Governments play key steel transition funding role: forum

Governments must play a critical role in providing financing for the technological transformation of the steel industry, said speakers at the Open Forum-Climate Action conference hosted by worldsteel in Antwerp last week.

“We shied away from heavy industries in the last two decades, but are now coming back to segments like cement or fertilisers because of climate change,” said Alfredo Bano Leal of Asia Development Bank.

“Hopefully, we will find enough banks, or else we would need to rely on governments,” said Gabriel de Laval, head of hydrogen at Credit Agricole. He underlined how green steel is pushing the boundaries, as “there is no bigger object of investment than a greenfield green steel mill”.

In line with other speakers, the moderator of the panel, Soo Jung Kim, worldsteel head of sustainability communications, also cautioned that governments are an essential enabler of major tech investments.

Elizabeth Dykstra-McCarthy of the Climate Investment Funds noted that her organisation’s funds are normally supporting governments. She made the point that “we believe developing countries will be key to the energy transition” given their potential for solar and wind power parks.

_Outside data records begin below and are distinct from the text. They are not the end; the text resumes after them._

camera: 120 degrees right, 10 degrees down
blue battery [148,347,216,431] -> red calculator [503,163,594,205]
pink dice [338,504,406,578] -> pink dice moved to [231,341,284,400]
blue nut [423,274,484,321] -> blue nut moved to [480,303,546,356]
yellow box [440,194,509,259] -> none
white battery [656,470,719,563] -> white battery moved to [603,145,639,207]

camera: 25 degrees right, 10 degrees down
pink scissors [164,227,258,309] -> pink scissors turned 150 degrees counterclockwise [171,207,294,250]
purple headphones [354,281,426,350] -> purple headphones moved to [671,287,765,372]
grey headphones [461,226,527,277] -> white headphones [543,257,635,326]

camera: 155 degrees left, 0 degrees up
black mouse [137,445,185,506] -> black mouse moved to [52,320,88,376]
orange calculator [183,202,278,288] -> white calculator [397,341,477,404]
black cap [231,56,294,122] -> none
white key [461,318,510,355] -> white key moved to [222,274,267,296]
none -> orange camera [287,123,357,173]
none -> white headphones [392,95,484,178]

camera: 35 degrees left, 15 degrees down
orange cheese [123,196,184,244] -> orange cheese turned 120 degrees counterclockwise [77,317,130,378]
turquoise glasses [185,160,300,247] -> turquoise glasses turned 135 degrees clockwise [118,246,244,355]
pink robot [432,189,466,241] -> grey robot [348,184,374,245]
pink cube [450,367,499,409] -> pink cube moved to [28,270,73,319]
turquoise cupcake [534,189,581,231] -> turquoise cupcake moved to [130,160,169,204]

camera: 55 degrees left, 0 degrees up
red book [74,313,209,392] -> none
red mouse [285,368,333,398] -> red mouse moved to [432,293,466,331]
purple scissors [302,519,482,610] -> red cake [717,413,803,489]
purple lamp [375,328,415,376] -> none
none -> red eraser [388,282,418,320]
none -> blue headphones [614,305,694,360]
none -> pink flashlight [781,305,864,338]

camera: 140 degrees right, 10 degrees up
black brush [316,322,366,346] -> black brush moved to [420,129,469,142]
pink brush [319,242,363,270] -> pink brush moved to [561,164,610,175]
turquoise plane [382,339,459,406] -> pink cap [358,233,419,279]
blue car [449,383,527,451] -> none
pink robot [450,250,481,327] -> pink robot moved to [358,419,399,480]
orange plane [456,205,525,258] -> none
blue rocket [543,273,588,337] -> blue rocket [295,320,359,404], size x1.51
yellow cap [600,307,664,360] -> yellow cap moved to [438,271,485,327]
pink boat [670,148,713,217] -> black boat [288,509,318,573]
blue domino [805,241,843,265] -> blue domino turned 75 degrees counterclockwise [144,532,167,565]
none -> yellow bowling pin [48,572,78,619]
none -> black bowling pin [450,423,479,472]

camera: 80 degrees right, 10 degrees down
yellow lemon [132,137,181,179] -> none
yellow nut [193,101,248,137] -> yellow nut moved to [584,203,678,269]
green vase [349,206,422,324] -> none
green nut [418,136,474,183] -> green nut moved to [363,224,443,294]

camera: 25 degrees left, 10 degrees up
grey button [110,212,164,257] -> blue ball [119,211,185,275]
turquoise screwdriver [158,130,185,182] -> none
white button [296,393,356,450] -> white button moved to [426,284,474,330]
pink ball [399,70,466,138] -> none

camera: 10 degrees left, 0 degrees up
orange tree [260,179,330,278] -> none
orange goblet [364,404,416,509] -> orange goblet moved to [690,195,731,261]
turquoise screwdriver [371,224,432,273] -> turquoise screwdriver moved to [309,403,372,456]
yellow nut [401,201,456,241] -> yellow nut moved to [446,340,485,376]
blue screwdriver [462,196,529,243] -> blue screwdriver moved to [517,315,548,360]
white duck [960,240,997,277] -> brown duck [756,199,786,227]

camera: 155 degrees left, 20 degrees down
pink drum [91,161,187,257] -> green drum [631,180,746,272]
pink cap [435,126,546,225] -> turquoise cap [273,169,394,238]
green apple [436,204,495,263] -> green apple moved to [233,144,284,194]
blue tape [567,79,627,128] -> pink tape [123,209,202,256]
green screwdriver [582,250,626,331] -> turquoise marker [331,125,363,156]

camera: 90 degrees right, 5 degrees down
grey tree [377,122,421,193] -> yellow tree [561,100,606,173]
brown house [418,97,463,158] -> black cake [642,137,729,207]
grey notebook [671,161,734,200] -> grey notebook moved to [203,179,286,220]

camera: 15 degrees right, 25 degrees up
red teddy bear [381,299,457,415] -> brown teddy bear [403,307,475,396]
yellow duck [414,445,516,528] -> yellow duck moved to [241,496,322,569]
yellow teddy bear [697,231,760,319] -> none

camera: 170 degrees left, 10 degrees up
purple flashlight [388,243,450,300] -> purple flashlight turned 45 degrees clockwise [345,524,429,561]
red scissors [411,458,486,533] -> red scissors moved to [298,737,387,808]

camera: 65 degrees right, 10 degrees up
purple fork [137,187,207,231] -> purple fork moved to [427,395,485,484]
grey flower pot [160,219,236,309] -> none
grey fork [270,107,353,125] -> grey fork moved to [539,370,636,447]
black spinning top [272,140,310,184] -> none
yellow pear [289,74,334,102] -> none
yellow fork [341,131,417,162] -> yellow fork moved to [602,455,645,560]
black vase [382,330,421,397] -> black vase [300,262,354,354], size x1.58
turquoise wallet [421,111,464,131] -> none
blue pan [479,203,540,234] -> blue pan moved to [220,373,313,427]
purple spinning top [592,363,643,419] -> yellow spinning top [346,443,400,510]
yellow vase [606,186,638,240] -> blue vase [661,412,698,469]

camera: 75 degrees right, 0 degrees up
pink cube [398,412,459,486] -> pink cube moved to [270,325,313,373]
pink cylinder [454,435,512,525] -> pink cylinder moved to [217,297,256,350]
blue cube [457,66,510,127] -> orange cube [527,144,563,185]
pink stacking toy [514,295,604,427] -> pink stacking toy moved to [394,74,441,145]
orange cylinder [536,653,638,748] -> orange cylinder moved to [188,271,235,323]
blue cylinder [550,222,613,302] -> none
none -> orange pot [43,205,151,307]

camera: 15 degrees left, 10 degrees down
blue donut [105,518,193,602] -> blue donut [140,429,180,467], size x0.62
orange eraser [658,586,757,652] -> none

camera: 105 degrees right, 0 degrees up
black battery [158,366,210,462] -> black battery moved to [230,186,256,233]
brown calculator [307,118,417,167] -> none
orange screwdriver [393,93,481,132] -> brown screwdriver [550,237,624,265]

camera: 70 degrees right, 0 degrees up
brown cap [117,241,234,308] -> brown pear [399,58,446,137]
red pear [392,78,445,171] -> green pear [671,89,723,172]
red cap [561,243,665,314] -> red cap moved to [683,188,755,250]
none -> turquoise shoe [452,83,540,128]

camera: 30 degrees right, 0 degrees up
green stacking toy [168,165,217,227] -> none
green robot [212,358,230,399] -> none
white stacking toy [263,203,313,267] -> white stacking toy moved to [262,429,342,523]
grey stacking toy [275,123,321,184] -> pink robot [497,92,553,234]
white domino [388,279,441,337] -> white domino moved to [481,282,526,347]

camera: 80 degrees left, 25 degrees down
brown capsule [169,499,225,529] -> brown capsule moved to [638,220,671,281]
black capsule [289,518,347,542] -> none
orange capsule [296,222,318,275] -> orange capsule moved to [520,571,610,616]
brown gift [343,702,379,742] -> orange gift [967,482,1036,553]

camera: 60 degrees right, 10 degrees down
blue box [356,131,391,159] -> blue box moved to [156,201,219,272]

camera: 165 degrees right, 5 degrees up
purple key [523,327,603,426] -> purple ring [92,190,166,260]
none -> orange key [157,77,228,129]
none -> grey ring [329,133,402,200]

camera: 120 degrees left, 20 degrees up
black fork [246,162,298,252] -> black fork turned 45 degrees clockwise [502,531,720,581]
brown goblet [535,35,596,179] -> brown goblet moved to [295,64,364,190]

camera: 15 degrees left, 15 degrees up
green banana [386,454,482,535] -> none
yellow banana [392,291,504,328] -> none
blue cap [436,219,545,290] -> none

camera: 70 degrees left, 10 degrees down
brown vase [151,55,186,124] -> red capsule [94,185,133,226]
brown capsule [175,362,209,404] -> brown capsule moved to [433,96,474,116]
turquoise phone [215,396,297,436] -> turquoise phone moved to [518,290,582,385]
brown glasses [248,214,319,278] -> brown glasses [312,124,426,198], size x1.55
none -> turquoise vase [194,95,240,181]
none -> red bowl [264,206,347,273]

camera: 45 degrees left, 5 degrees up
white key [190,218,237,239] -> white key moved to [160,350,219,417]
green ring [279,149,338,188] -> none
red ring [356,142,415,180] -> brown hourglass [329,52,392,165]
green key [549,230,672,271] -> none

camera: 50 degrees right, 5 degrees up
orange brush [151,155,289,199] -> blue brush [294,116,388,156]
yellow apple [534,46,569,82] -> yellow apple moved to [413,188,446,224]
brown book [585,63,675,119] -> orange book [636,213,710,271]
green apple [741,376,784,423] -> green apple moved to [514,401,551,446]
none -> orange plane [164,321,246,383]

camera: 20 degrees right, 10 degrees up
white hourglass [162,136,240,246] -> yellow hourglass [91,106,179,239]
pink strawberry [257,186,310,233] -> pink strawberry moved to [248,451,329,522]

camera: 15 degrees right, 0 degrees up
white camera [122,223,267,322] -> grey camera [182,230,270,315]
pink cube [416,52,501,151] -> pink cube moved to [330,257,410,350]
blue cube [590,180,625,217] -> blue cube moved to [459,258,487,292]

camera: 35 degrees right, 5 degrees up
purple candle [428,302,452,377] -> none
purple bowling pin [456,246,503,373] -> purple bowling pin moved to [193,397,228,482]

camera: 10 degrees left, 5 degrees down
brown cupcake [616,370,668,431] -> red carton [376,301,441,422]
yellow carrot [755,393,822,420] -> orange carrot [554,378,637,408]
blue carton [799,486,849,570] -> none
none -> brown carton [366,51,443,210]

That view was challenged by Kwasi Ampofo, head of metals and mining at Bloomberg New Energy Finance (NEF). “Emerging countries do not have the economies of scale as producers and consumers to attract investors,” Kallanish heard him say at the event. They “will be in line later in the next wave of investment,” he added.

He noted the steel industry was an early mover in decarbonisation, but other materials have caught up, like aluminium, cement, or plastics. However, “steel is still expected to decarbonise faster that its peers,” he observed.

In his presentation, Ampofo compared the costs of low-emission steelmaking now with 2050, by which point many mills pledge to be net-zero. According to figures by BloombergNEF, the costs per tonne of hydrogen-based steelmaking are between $658 in China and $889 in Germany and approximately in the USA. By 2050, these could sink to between $432 and $525 respectively.